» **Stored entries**
□ □ □ □ □ □ □

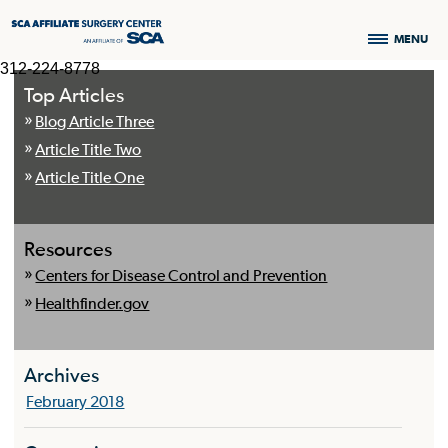
MENU
312-224-8778
Top Articles
Blog Article Three
Article Title Two
Article Title One
Resources
Centers for Disease Control and Prevention
Healthfinder.gov
Archives
February 2018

□ □ □ □ □ □ □

» **Work order**
Copy out the text read from each of the records above line for line, leaving the pictures out.

» **Answer to the exercise**
MENU
312-224-8778
Top Articles
Blog Article Three
Article Title Two
Article Title One
Resources
Centers for Disease Control and Prevention
Healthfinder.gov
Archives
February 2018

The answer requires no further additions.